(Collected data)
┌──
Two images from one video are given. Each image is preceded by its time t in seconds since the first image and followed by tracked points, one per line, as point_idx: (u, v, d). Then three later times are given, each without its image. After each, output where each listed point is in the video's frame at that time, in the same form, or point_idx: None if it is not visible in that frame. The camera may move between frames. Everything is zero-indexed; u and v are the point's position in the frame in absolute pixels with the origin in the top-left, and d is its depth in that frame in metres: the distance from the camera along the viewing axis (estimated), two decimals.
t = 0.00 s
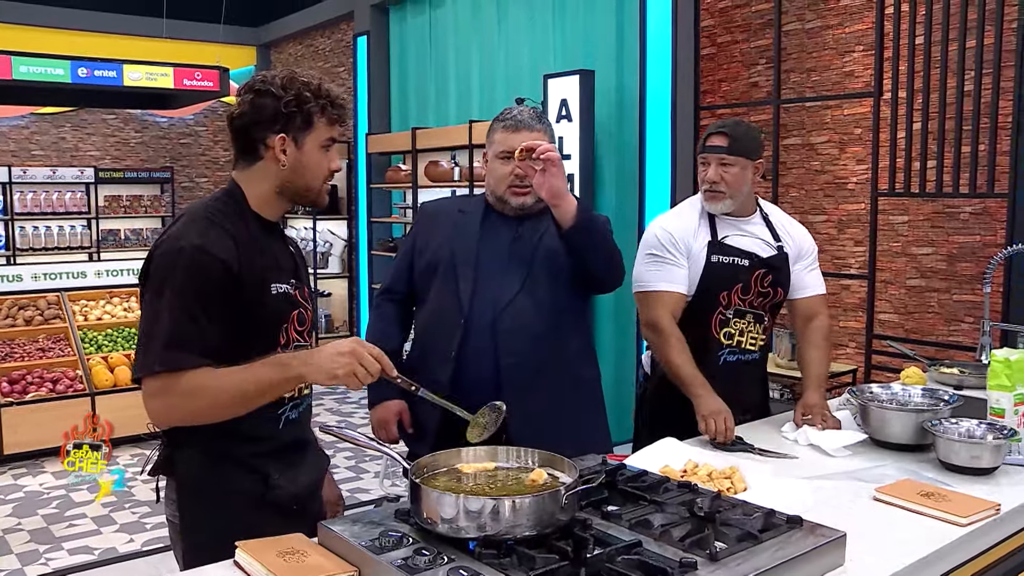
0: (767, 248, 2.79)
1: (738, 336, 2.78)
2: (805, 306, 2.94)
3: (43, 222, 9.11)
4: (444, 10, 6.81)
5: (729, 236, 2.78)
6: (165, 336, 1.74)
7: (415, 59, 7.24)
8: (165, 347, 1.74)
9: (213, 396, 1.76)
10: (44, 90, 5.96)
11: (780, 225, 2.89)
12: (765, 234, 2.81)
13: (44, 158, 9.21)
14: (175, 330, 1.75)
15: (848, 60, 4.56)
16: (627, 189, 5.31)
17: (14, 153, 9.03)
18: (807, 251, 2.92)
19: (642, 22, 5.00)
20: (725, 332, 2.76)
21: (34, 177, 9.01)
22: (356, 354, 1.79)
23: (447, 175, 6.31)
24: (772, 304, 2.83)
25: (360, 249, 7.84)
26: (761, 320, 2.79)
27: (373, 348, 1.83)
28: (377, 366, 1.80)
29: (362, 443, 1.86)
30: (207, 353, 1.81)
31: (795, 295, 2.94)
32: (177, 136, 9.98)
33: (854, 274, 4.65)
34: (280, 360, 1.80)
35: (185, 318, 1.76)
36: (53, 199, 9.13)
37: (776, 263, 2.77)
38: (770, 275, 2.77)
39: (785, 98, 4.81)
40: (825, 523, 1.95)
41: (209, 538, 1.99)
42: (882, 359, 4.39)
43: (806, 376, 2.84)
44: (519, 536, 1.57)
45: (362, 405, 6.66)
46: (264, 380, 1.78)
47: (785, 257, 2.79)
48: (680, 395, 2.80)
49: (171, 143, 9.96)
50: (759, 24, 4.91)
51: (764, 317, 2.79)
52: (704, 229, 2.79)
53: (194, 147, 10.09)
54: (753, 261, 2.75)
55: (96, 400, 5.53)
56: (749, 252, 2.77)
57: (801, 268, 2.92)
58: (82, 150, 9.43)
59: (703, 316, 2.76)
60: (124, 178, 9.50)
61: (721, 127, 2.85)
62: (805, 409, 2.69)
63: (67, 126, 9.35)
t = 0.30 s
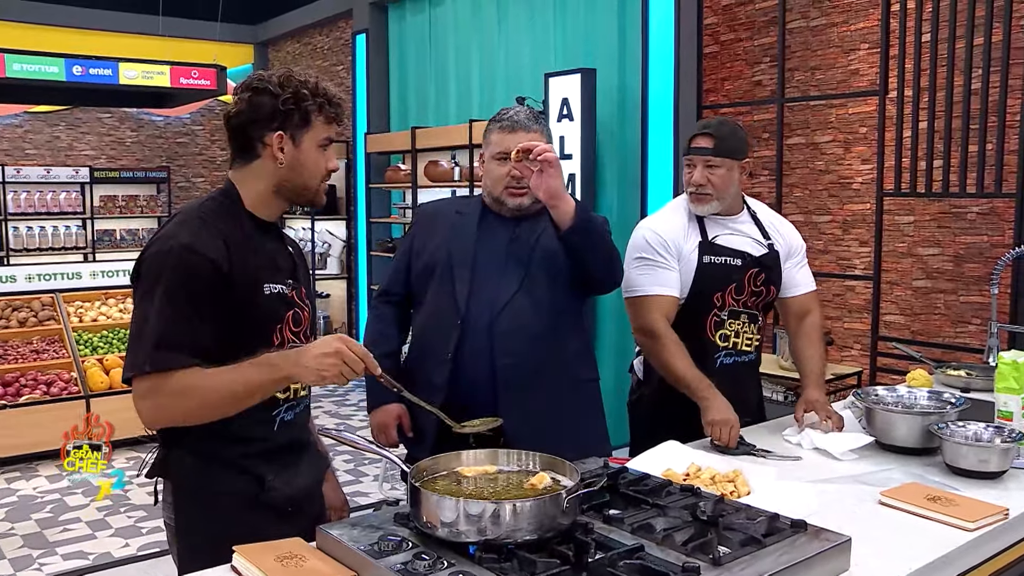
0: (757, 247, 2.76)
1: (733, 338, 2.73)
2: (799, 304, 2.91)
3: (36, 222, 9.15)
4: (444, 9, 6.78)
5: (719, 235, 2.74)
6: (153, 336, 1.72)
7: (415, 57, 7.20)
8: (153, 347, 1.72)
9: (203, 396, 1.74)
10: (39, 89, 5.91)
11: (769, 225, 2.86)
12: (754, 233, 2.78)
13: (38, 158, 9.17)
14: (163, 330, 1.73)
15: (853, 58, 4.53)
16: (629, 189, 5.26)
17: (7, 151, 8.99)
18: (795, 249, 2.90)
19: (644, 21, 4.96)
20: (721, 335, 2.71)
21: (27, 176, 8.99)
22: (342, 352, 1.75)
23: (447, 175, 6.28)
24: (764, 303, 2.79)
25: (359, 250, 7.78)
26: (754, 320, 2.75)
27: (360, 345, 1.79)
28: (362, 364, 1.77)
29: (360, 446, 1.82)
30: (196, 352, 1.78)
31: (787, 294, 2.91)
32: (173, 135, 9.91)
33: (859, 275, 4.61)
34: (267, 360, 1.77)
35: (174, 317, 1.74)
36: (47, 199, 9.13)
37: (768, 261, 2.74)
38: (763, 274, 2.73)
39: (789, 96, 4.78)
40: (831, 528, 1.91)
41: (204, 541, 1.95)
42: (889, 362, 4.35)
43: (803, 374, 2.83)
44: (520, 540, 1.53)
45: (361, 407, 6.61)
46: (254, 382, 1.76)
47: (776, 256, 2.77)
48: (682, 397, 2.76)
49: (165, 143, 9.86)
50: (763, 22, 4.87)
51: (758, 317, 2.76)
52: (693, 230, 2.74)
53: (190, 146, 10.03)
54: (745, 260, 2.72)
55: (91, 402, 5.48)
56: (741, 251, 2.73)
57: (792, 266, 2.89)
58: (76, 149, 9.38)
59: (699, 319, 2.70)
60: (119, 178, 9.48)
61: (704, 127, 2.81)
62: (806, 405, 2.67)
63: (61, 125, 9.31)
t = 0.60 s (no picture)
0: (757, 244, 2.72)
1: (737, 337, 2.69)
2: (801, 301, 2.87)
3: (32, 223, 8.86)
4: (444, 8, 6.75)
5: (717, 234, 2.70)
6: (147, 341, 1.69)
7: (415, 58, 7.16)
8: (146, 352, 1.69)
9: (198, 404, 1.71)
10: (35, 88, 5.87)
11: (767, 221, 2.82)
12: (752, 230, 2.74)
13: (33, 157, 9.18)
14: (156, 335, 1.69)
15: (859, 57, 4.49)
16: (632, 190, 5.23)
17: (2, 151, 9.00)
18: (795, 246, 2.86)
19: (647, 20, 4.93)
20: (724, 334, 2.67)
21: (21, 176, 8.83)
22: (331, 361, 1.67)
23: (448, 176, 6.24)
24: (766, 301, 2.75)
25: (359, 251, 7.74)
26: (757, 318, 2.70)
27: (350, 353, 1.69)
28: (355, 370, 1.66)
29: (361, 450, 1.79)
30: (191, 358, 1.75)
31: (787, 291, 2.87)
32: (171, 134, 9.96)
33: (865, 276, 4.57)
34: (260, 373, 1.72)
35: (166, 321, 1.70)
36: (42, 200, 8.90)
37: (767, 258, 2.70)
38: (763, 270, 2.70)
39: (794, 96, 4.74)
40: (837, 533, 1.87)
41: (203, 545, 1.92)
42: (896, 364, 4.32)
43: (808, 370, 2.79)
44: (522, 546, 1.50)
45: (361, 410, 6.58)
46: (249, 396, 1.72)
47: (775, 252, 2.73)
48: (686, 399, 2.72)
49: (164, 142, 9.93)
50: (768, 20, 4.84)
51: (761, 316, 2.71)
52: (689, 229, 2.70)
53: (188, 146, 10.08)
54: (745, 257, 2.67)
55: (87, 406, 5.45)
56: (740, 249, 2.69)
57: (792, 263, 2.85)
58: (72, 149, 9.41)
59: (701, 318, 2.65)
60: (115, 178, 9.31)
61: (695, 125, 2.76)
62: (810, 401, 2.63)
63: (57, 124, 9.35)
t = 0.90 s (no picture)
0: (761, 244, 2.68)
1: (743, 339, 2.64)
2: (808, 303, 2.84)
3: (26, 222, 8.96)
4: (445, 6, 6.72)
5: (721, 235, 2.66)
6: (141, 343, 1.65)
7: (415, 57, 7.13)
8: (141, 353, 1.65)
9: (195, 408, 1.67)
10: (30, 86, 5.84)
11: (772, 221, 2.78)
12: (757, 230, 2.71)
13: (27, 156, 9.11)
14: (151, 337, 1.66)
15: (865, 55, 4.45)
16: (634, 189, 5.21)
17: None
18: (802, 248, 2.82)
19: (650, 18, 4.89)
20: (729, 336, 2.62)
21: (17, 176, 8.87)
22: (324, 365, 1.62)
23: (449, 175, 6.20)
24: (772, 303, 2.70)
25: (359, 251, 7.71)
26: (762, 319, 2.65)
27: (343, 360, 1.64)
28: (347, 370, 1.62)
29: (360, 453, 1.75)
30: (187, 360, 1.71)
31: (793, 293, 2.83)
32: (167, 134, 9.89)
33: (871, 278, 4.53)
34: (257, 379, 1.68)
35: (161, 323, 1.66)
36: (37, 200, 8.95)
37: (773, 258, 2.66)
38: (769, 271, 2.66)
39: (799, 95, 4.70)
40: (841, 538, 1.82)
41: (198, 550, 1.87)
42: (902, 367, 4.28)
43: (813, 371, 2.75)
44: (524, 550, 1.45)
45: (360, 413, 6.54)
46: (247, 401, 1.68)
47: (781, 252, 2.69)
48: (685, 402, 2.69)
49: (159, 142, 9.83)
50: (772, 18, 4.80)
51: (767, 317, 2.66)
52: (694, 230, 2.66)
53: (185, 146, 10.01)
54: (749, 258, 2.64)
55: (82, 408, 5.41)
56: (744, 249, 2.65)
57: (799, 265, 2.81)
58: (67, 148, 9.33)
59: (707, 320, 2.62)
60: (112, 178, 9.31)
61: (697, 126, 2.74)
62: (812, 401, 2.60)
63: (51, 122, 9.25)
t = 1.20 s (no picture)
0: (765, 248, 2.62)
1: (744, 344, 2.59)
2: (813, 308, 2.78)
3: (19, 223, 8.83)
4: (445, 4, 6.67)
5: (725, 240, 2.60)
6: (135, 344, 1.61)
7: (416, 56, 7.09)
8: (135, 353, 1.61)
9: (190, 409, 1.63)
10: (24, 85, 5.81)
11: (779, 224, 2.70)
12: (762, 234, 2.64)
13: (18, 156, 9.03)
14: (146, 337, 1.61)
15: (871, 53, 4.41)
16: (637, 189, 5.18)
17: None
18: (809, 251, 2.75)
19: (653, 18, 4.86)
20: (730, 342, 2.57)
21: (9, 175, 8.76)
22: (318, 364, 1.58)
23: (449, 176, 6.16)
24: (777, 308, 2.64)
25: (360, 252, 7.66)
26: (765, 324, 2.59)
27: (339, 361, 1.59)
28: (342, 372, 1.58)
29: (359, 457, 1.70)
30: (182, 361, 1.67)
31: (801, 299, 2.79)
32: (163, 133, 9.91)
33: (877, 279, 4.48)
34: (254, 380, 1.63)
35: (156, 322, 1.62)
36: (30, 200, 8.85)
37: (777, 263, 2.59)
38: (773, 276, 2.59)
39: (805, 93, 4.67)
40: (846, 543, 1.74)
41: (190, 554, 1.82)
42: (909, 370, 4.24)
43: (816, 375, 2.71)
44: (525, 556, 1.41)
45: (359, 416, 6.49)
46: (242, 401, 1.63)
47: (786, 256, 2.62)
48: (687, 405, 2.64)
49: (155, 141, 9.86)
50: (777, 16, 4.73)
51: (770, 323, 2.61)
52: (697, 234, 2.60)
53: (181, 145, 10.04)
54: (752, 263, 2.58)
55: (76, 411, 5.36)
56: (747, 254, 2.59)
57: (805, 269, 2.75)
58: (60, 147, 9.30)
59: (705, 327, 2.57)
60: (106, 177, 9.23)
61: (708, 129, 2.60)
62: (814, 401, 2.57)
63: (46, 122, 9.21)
└──
┌──
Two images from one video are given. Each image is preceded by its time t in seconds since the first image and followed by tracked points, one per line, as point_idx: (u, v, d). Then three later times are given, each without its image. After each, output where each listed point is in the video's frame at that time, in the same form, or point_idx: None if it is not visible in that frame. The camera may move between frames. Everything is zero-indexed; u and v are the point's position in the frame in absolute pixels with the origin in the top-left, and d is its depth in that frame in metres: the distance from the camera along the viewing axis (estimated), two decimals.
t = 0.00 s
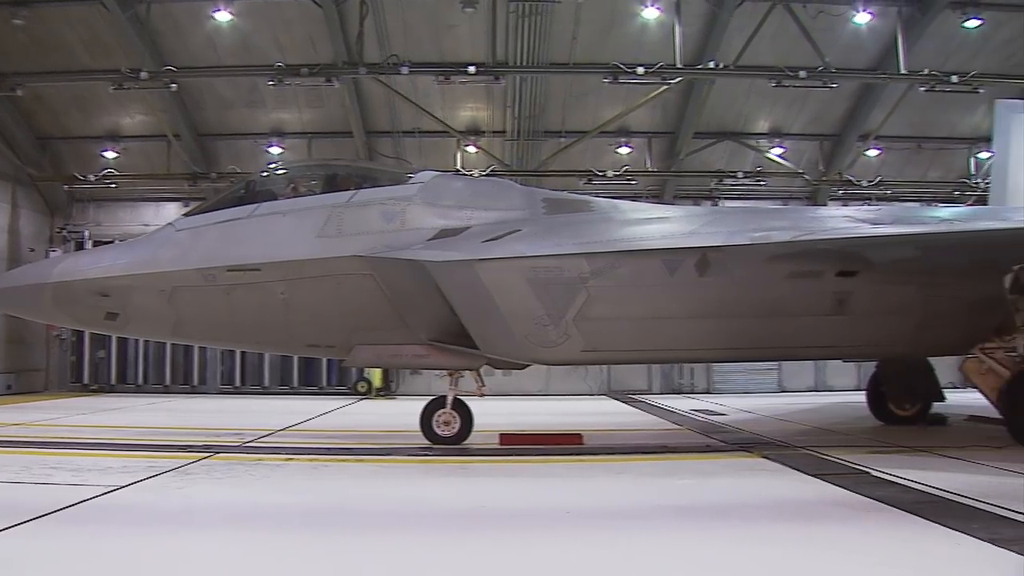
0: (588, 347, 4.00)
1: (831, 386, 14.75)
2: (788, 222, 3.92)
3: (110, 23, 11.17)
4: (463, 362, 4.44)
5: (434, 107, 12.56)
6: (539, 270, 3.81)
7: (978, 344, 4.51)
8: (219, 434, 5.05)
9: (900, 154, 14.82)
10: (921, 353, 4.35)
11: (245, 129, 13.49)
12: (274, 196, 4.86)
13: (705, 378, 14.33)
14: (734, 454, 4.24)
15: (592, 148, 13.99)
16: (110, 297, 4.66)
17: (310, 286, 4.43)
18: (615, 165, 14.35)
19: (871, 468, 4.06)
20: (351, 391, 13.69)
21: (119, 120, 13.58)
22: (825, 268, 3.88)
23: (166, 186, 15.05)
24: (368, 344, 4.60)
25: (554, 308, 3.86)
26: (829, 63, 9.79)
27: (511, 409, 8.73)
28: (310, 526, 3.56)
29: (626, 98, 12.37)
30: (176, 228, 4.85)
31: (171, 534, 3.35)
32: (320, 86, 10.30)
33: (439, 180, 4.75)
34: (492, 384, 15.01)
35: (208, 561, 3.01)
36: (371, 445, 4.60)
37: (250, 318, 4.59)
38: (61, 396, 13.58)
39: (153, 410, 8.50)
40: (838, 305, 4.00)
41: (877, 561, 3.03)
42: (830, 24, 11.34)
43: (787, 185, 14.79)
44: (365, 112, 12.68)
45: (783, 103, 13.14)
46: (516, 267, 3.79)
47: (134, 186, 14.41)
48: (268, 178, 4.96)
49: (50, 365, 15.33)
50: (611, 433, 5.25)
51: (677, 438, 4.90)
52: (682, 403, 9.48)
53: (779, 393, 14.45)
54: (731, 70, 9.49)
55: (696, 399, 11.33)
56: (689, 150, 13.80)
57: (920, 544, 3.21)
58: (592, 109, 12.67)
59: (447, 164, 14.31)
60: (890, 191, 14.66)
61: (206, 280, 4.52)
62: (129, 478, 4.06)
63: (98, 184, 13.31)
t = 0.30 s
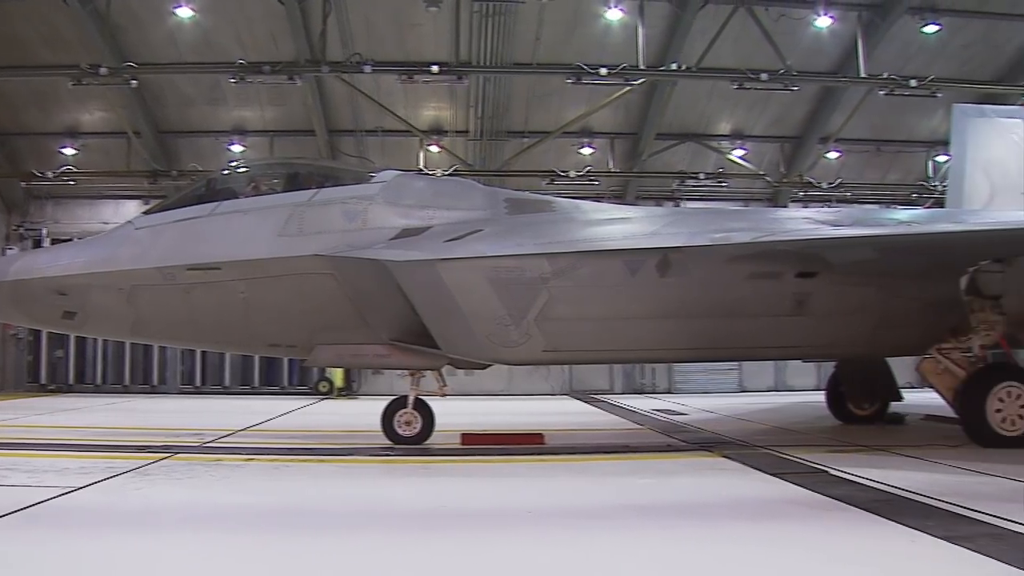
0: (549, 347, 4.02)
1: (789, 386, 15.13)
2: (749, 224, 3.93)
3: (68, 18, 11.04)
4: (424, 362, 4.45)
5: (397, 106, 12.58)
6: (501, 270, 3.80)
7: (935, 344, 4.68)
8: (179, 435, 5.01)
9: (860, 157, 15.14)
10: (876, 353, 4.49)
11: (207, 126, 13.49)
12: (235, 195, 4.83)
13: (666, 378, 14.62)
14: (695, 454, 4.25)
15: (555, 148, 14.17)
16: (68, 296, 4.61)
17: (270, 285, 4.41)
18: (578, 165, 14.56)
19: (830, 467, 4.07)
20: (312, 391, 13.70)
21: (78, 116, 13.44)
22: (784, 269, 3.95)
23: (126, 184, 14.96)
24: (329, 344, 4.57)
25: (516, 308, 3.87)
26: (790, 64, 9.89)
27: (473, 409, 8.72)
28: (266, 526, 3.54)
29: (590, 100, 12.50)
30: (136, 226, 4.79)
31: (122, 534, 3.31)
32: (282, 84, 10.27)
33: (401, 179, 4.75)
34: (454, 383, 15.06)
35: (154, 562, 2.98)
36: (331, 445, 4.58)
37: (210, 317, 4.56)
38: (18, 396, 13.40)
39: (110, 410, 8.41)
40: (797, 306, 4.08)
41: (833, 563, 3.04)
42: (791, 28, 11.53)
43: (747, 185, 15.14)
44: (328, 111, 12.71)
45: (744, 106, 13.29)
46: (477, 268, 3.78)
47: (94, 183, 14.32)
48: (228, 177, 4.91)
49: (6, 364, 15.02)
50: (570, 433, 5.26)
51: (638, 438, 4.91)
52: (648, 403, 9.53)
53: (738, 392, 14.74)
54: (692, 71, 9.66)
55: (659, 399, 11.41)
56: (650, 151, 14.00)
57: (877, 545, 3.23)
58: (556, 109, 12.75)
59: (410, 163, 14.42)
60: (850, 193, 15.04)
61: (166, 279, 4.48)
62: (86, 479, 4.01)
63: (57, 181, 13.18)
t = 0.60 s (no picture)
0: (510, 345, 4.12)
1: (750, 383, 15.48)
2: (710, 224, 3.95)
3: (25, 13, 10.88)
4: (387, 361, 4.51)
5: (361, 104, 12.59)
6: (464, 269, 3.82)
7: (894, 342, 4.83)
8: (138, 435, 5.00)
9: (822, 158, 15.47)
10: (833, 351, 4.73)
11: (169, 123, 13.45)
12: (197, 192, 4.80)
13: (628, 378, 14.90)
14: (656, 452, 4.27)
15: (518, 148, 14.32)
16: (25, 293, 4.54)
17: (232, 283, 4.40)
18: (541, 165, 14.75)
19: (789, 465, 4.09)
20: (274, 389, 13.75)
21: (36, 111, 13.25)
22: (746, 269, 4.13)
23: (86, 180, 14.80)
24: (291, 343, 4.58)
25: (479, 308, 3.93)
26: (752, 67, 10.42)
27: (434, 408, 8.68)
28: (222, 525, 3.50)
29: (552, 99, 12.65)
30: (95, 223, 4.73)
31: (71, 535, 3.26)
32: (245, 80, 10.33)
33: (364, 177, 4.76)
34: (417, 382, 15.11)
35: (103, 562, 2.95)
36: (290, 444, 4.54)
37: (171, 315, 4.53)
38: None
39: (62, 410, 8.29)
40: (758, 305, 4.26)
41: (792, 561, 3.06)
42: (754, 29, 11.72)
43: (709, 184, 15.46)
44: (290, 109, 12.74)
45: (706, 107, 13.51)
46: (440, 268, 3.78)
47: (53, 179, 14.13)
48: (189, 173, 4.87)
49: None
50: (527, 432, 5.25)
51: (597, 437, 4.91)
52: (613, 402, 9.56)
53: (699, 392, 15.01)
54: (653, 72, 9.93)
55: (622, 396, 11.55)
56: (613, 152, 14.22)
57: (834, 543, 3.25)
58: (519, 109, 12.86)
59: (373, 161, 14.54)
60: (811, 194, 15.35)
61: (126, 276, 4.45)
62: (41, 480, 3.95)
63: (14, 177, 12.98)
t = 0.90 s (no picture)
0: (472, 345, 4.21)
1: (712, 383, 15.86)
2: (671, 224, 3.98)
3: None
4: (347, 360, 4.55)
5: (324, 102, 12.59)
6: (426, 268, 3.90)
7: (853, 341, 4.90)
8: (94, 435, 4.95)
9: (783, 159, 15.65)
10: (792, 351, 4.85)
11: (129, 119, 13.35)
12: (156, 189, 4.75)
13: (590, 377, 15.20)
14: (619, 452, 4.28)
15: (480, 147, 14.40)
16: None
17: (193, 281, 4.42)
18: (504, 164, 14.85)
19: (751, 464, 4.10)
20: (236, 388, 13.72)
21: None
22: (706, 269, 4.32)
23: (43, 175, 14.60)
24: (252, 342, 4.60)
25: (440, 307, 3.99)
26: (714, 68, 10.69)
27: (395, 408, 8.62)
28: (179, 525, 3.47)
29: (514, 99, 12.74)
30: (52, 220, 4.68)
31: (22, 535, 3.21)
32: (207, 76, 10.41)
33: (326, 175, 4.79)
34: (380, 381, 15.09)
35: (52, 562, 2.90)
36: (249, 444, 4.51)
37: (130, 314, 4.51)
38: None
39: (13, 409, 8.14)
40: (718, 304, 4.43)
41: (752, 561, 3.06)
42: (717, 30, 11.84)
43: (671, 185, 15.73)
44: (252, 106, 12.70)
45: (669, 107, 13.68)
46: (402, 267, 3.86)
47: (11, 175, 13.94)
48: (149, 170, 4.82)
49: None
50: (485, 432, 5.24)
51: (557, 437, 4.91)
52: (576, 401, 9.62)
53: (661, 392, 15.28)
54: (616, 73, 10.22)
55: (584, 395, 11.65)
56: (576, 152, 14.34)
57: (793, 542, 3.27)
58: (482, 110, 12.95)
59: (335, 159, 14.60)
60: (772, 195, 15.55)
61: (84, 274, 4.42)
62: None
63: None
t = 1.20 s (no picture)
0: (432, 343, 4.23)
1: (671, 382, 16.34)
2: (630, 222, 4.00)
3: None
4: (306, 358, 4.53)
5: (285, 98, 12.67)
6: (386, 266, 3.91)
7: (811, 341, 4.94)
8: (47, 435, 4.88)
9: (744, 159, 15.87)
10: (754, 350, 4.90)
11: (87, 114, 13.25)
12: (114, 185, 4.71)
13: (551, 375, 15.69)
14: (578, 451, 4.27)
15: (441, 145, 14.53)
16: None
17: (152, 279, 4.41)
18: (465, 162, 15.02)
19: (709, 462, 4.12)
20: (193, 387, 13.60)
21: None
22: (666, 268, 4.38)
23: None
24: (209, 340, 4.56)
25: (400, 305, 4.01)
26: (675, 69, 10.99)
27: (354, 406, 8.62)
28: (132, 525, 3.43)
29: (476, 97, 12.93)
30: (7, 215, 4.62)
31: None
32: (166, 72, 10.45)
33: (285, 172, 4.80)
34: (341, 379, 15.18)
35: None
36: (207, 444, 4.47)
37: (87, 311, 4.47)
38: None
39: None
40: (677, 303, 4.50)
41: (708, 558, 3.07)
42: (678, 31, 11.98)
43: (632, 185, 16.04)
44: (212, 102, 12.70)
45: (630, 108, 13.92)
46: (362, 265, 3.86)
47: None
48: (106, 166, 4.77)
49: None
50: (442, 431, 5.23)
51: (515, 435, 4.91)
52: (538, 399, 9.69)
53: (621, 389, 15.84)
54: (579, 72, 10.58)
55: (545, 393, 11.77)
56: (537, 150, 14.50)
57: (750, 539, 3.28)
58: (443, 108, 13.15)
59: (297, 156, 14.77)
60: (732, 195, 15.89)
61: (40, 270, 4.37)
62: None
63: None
└──
- **TRY IT**:
Would you output the lines above from the line holding "33: (439, 180, 4.75)" up to and including the line holding "4: (424, 362, 4.45)", exactly and only those, with no pictures?

- **RESPONSE BELOW**:
33: (439, 180, 4.75)
34: (492, 384, 15.01)
35: (208, 561, 3.01)
36: (371, 445, 4.60)
37: (250, 318, 4.59)
38: (61, 396, 13.58)
39: (153, 410, 8.50)
40: (838, 305, 4.00)
41: (877, 561, 3.03)
42: (830, 24, 11.34)
43: (787, 185, 14.79)
44: (365, 112, 12.68)
45: (783, 103, 13.14)
46: (516, 267, 3.79)
47: (134, 186, 14.41)
48: (268, 178, 4.96)
49: (50, 365, 15.33)
50: (611, 433, 5.25)
51: (677, 438, 4.90)
52: (682, 403, 9.48)
53: (779, 393, 14.45)
54: (731, 70, 9.49)
55: (696, 399, 11.33)
56: (689, 150, 13.80)
57: (920, 544, 3.21)
58: (592, 109, 12.67)
59: (447, 164, 14.31)
60: (890, 191, 14.66)
61: (206, 280, 4.52)
62: (129, 478, 4.06)
63: (98, 184, 13.31)
t = 0.30 s
0: (549, 347, 4.02)
1: (789, 386, 15.13)
2: (749, 224, 3.93)
3: (68, 18, 11.04)
4: (424, 362, 4.45)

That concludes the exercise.